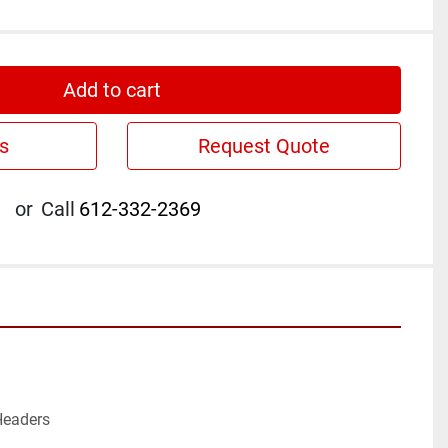
Add to cart
s
Request Quote
or
Call
612-332-2369
eaders
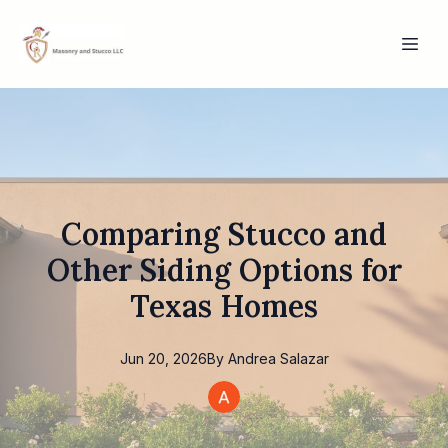
Comparing Stucco and
Other Siding Options for
Texas Homes
Jun 20, 2026
By
Andrea
Salazar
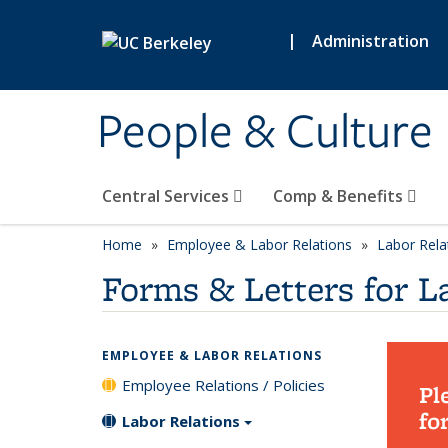
Skip to main content
|
Administration
People & Culture
Central Services
Comp & Benefits
Home
Employee & Labor Relations
Labor Rela
Forms & Letters for L
EMPLOYEE & LABOR RELATIONS
Employee Relations / Policies
Pl
fo
Labor Relations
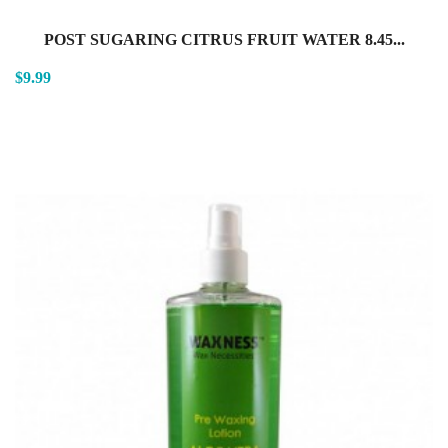
POST SUGARING CITRUS FRUIT WATER 8.45...
$9.99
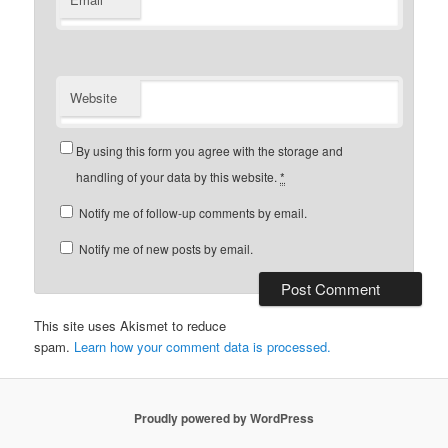
Website
By using this form you agree with the storage and
handling of your data by this website.
*
Notify me of follow-up comments by email.
Notify me of new posts by email.
This site uses Akismet to reduce
spam.
Learn how your comment data is processed.
Proudly powered by WordPress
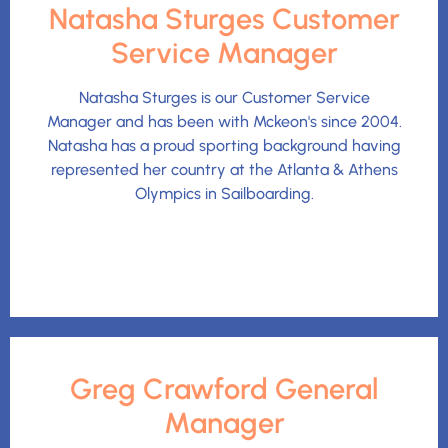
Natasha Sturges Customer
Service Manager
Natasha Sturges is our Customer Service
Manager and has been with Mckeon's since 2004.
Natasha has a proud sporting background having
represented her country at the Atlanta & Athens
Olympics in Sailboarding.
Greg Crawford General
Manager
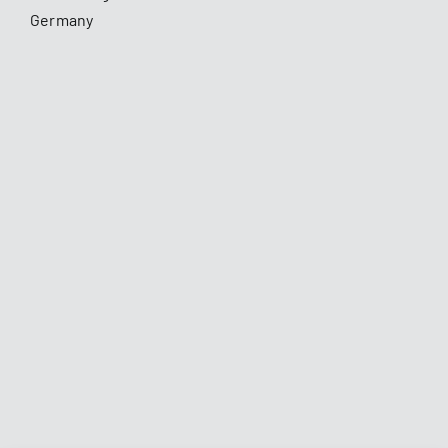
Germany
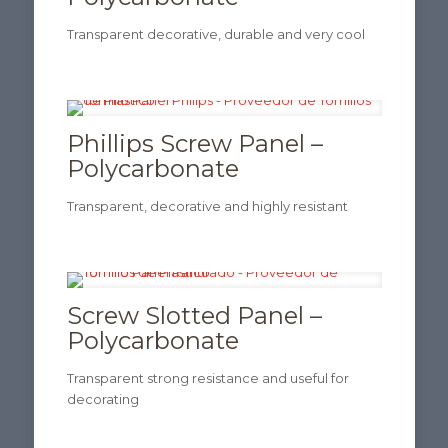
Transparent decorative, durable and very cool
Phillips Screw Panel –
Polycarbonate
Transparent, decorative and highly resistant
Screw Slotted Panel –
Polycarbonate
Transparent strong resistance and useful for
decorating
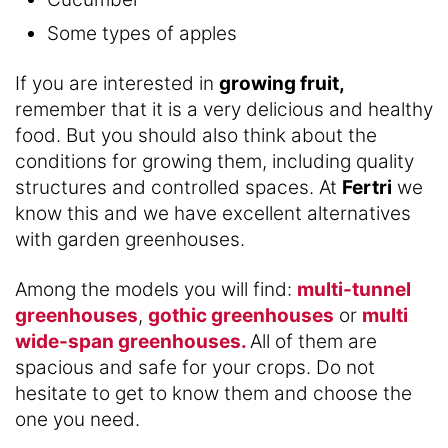
Some types of apples
If you are interested in
growing fruit,
remember that it is a very delicious and healthy
food. But you should also think about the
conditions for growing them, including quality
structures and controlled spaces. At
Fertri
we
know this and we have excellent alternatives
with garden greenhouses.
Among the models you will find:
multi-tunnel
greenhouses
,
gothic greenhouses
or
multi
wide-span greenhouses.
All of them are
spacious and safe for your crops. Do not
hesitate to get to know them and choose the
one you need.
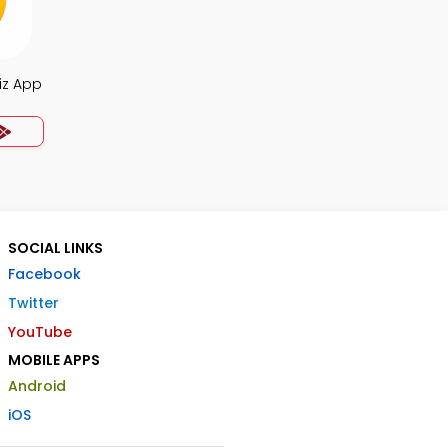
iz App
SOCIAL LINKS
Facebook
Twitter
YouTube
MOBILE APPS
Android
iOS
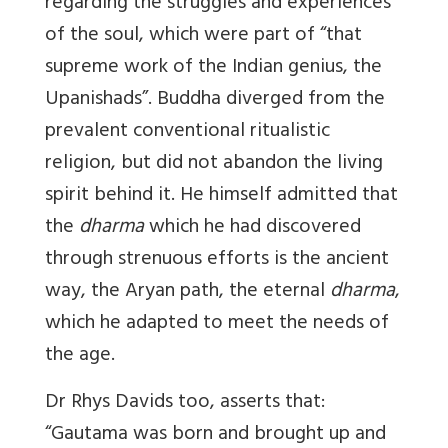
regarding the struggles and experiences
of the soul, which were part of “that
supreme work of the Indian genius, the
Upanishads”. Buddha diverged from the
prevalent conventional ritualistic
religion, but did not abandon the living
spirit behind it. He himself admitted that
the
dharma
which he had discovered
through strenuous efforts is the ancient
way, the Aryan path, the eternal
dharma
,
which he adapted to meet the needs of
the age.
Dr Rhys Davids too, asserts that:
“Gautama was born and brought up and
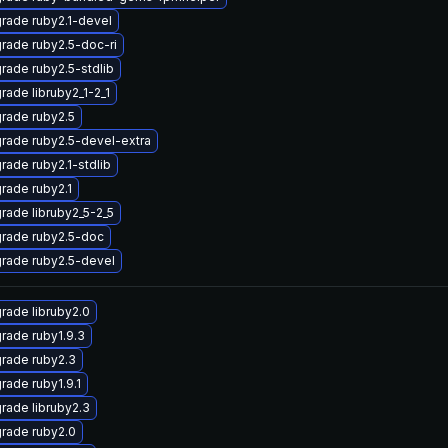
rade ruby2.1-devel
rade ruby2.5-doc-ri
rade ruby2.5-stdlib
rade libruby2_1-2_1
rade ruby2.5
rade ruby2.5-devel-extra
rade ruby2.1-stdlib
rade ruby2.1
rade libruby2_5-2_5
rade ruby2.5-doc
rade ruby2.5-devel
rade libruby2.0
rade ruby1.9.3
rade ruby2.3
rade ruby1.9.1
rade libruby2.3
rade ruby2.0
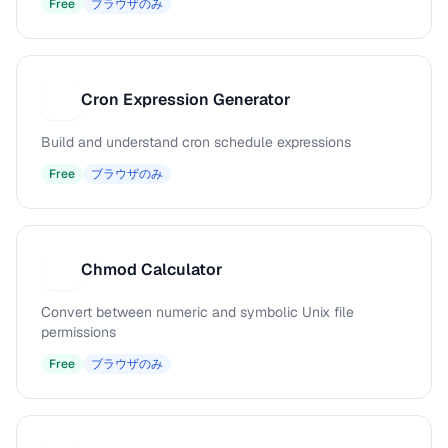
Free
ブラウザのみ
Cron Expression Generator
C
Build and understand cron schedule expressions
Free
ブラウザのみ
Chmod Calculator
C
Convert between numeric and symbolic Unix file
permissions
Free
ブラウザのみ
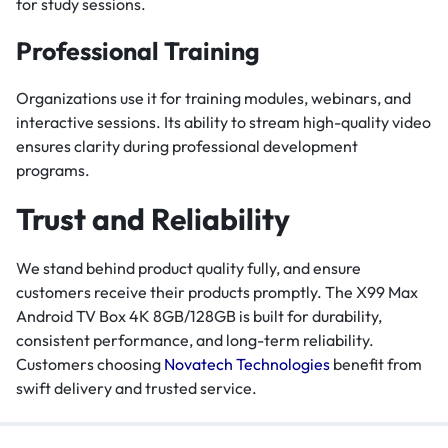
for study sessions.
Professional Training
Organizations use it for training modules, webinars, and
interactive sessions. Its ability to stream high-quality video
ensures clarity during professional development
programs.
Trust and Reliability
We stand behind product quality fully, and ensure
customers receive their products promptly. The X99 Max
Android TV Box 4K 8GB/128GB is built for durability,
consistent performance, and long-term reliability.
Customers choosing
Novatech Technologies
benefit from
swift delivery and trusted service.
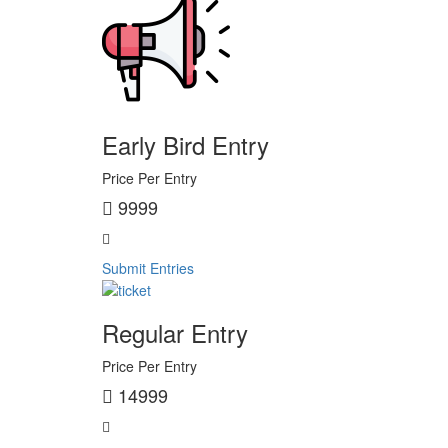
Early Bird Entry
Price Per Entry
9999
Submit Entries
Regular Entry
Price Per Entry
14999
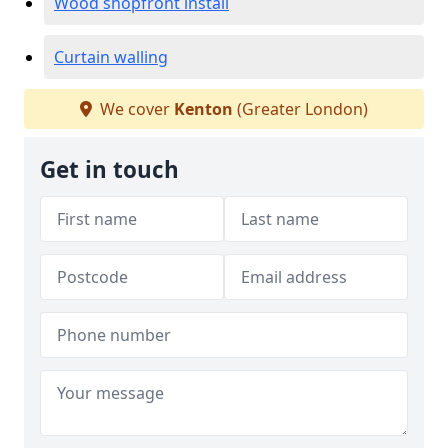
Wood shopfront install
Curtain walling
We cover
Kenton
(Greater London)
Get in touch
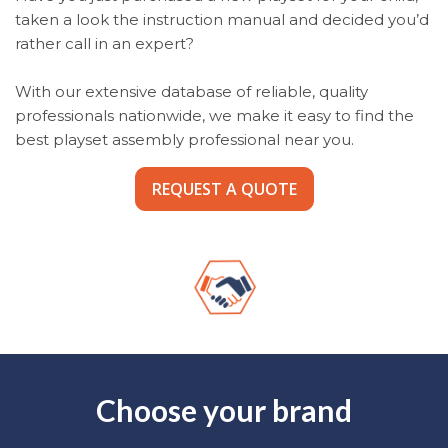
taken a look the instruction manual and decided you’d
rather call in an expert?
With our extensive database of reliable, quality
professionals nationwide, we make it easy to find the
best playset assembly professional near you.
REQUEST A QUOTE
Choose your brand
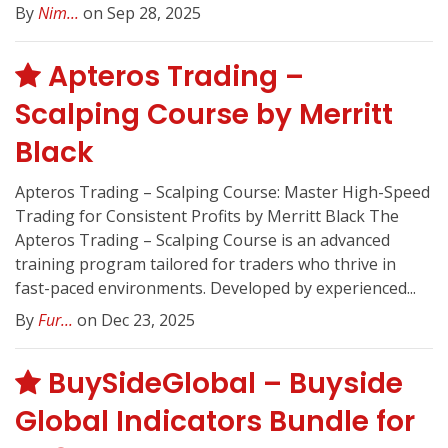
By
Nim...
on Sep 28, 2025
Apteros Trading –
Scalping Course by Merritt
Black
Apteros Trading – Scalping Course: Master High-Speed
Trading for Consistent Profits by Merritt Black The
Apteros Trading – Scalping Course is an advanced
training program tailored for traders who thrive in
fast-paced environments. Developed by experienced...
By
Fur...
on Dec 23, 2025
BuySideGlobal – Buyside
Global Indicators Bundle for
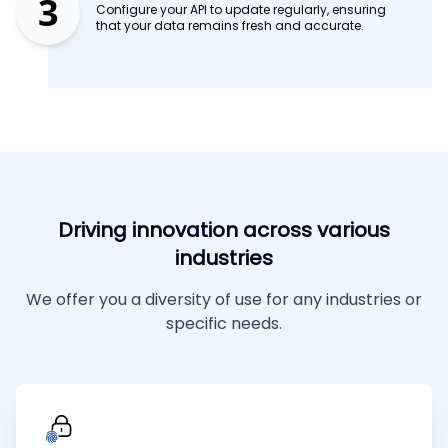
3
Configure your API to update regularly, ensuring
that your data remains fresh and accurate.
Driving innovation across various
industries
We offer you a diversity of use for any industries or
specific needs.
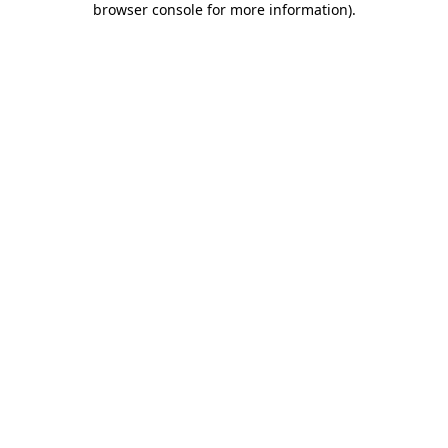
browser console for more information)
.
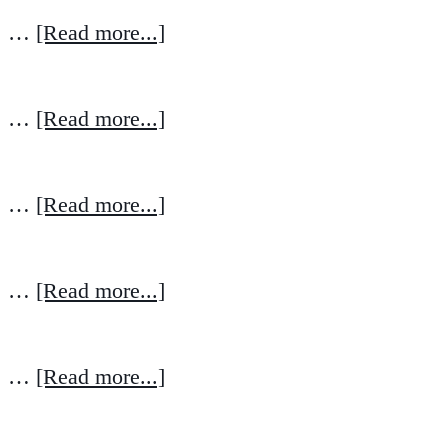
…
[Read more...]
…
[Read more...]
…
[Read more...]
…
[Read more...]
…
[Read more...]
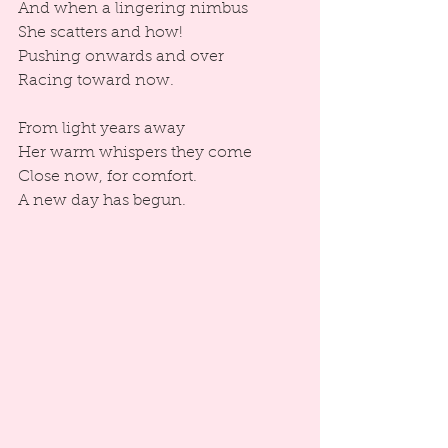
And when a lingering nimbus
She scatters and how!
Pushing onwards and over
Racing toward now.
From light years away
Her warm whispers they come
Close now, for comfort.
A new day has begun.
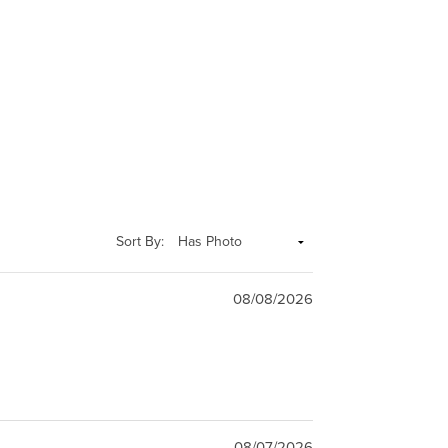
Sort By:
08/08/2026
08/07/2026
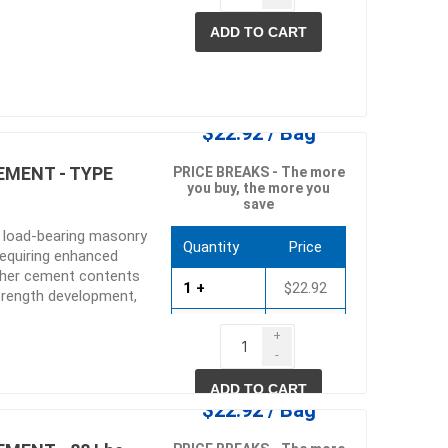
ADD TO CART
$22.92 / Bag
EMENT - TYPE
PRICE BREAKS - The more
you buy, the more you
save
e load-bearing masonry
Quantity
Price
requiring enhanced
igher cement contents
1 +
$22.92
strength development,
tural stone,
40 +
$22.01
ow absorptive masonry
+
 the work-ability and
-
80 +
$21.09
king Portland Lime
ADD TO CART
gs originally
$22.92 / Bag
nd Lime mortar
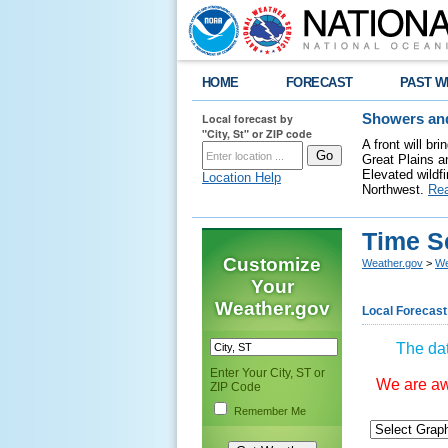
HOME
FORECAST
PAST W
Local forecast by
Showers and
"City, St" or ZIP code
A front will b
Great Plains a
Elevated wildfi
Location Help
Northwest.
Re
Time S
Customize
Weather.gov
>
We
Your
Weather.gov
Local Forecast
The dat
Enter Your City, ST or
We are awa
ZIP Code
Remember Me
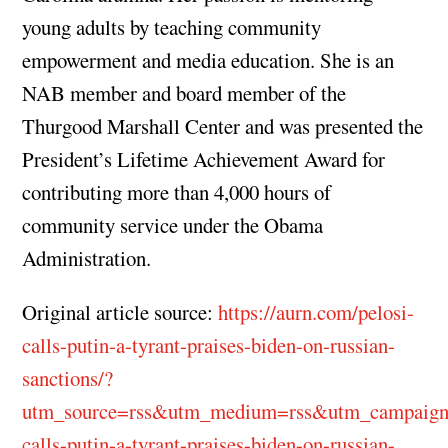
young adults by teaching community
empowerment and media education. She is an
NAB member and board member of the
Thurgood Marshall Center and was presented the
President’s Lifetime Achievement Award for
contributing more than 4,000 hours of
community service under the Obama
Administration.
Original article source:
https://aurn.com/pelosi-
calls-putin-a-tyrant-praises-biden-on-russian-
sanctions/?
utm_source=rss&utm_medium=rss&utm_campaign
calls-putin-a-tyrant-praises-biden-on-russian-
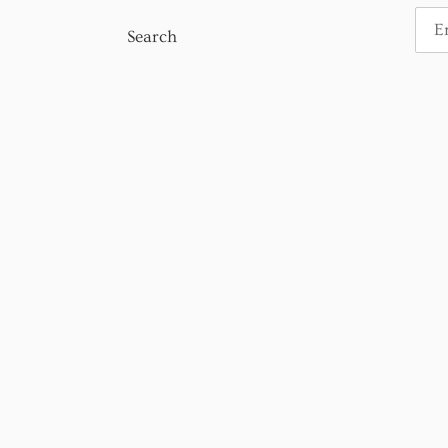
Search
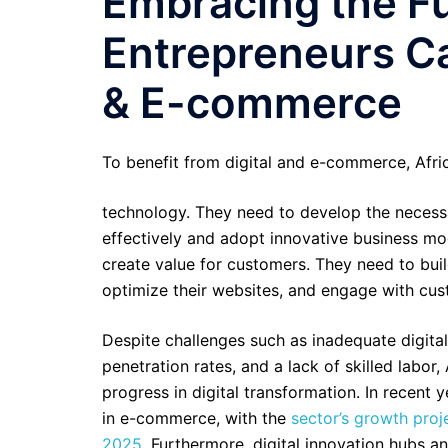
Embracing the Fu
Entrepreneurs Ca
& E-commerce
To benefit from digital and e-commerce, Afri
technology. They need to develop the necessar
effectively and adopt innovative business mo
create value for customers. They need to buil
optimize their websites, and engage with cus
Despite challenges such as inadequate digital 
penetration rates, and a lack of skilled labor
progress in digital transformation. In recent 
in e-commerce, with the
sector’s growth proje
2025
. Furthermore, digital innovation hubs a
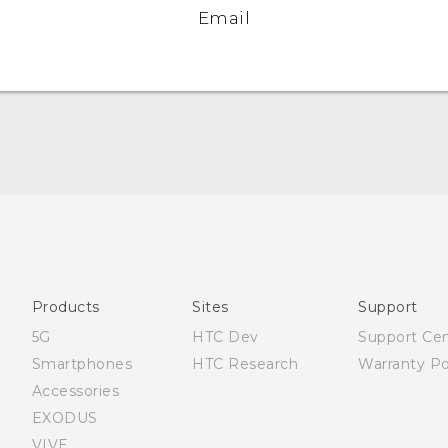
Email
Française - Guide de démarrage rapide
Française - Mode d'emploi
English - Quick start guide
English - User manual
Products
Sites
Support
English - Safety and regulatory guide
5G
HTC Dev
Support Ce
Smartphones
HTC Research
Warranty Po
Accessories
EXODUS
VIVE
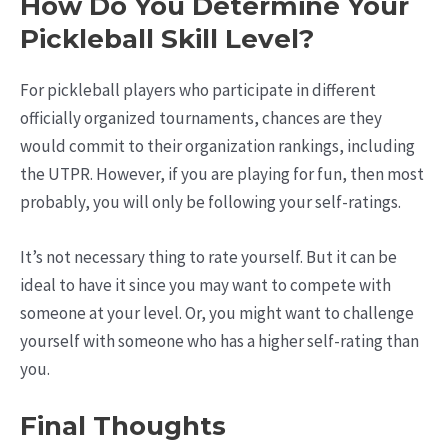
How Do You Determine Your
Pickleball Skill Level?
For pickleball players who participate in different
officially organized tournaments, chances are they
would commit to their organization rankings, including
the UTPR. However, if you are playing for fun, then most
probably, you will only be following your self-ratings.
It’s not necessary thing to rate yourself. But it can be
ideal to have it since you may want to compete with
someone at your level. Or, you might want to challenge
yourself with someone who has a higher self-rating than
you.
Final Thoughts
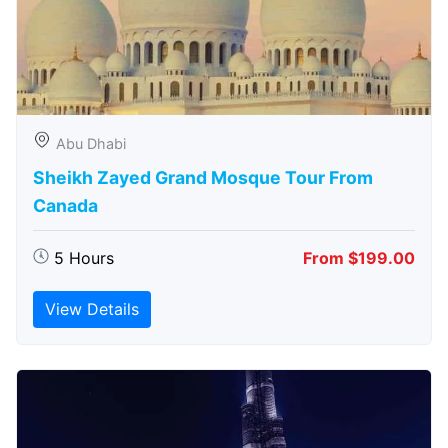
Abu Dhabi
Sheikh Zayed Grand Mosque Tour From
Canada
5 Hours
From $199.00
View Details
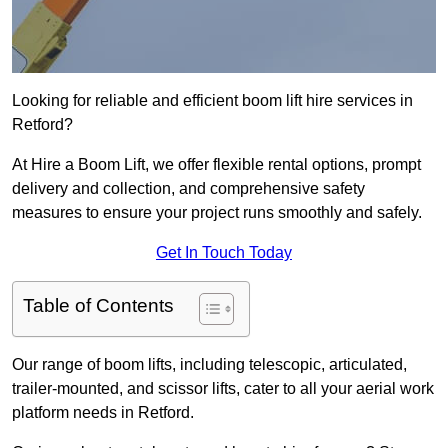
Looking for reliable and efficient boom lift hire services in
Retford?
At Hire a Boom Lift, we offer flexible rental options, prompt
delivery and collection, and comprehensive safety
measures to ensure your project runs smoothly and safely.
Get In Touch Today
Table of Contents
Our range of boom lifts, including telescopic, articulated,
trailer-mounted, and scissor lifts, cater to all your aerial work
platform needs in Retford.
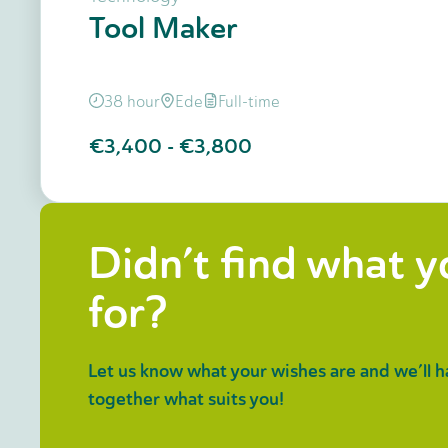
Tool Maker
38 hour
Ede
Full-time
€3,400
-
€3,800
Didn’t find what 
for?
Let us know what your wishes are and we’ll h
together what suits you!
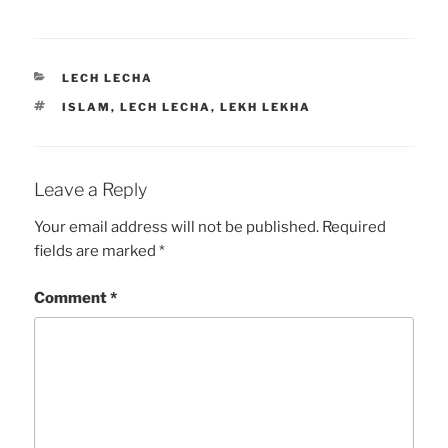
CATEGORIES
LECH LECHA
TAGS
ISLAM
,
LECH LECHA
,
LEKH LEKHA
Leave a Reply
Your email address will not be published.
Required
fields are marked
*
Comment
*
============================================================
Consegna:
Puoi ricopiare identiche tutte le righe dalla riga che contiene "Embracing the Fu" fino all'ultima delle righe, entrambe comprese, tralasciando le immagini?

Risposta:
Embracing the Fu
Entrepreneurs Ca
& E-commerce
To benefit from digital and e-commerce, Afri
technology. They need to develop the necessar
effectively and adopt innovative business mo
create value for customers. They need to buil
optimize their websites, and engage with cus
Despite challenges such as inadequate digital 
penetration rates, and a lack of skilled labor
progress in digital transformation. In recent 
in e-commerce, with the
sector’s growth proje
2025
. Furthermore, digital innovation hubs a
Email
Française - Guide de démarrage rapide
Française - Mode d'emploi
English - Quick start guide
English - User manual
Products
Sites
Support
English - Safety and regulatory guide
5G
HTC Dev
Support Ce
Smartphones
HTC Research
Warranty Po
Accessories
EXODUS
VIVE
How Do You Determine Your
Pickleball Skill Level?
For pickleball players who participate in different
officially organized tournaments, chances are they
would commit to their organization rankings, including
the UTPR. However, if you are playing for fun, then most
probably, you will only be following your self-ratings.
It’s not necessary thing to rate yourself. But it can be
ideal to have it since you may want to compete with
someone at your level. Or, you might want to challenge
yourself with someone who has a higher self-rating than
you.
Final Thoughts
Abu Dhabi
Sheikh Zayed Grand Mosque Tour From
Canada
5 Hours
From $199.00
View Details
Looking for reliable and efficient boom lift hire services in
Retford?
At Hire a Boom Lift, we offer flexible rental options, prompt
delivery and collection, and comprehensive safety
measures to ensure your project runs smoothly and safely.
Get In Touch Today
Table of Contents
Our range of boom lifts, including telescopic, articulated,
trailer-mounted, and scissor lifts, cater to all your aerial work
platform needs in Retford.
Tool Maker
38 hour
Ede
Full-time
€3,400
-
€3,800
Didn’t find what 
for?
Let us know what your wishes are and we’ll h
together what suits you!
CATEGORIES
LECH LECHA
TAGS
ISLAM
,
LECH LECHA
,
LEKH LEKHA
Leave a Reply
Your email address will not be published.
Required
fields are marked
*
Comment
*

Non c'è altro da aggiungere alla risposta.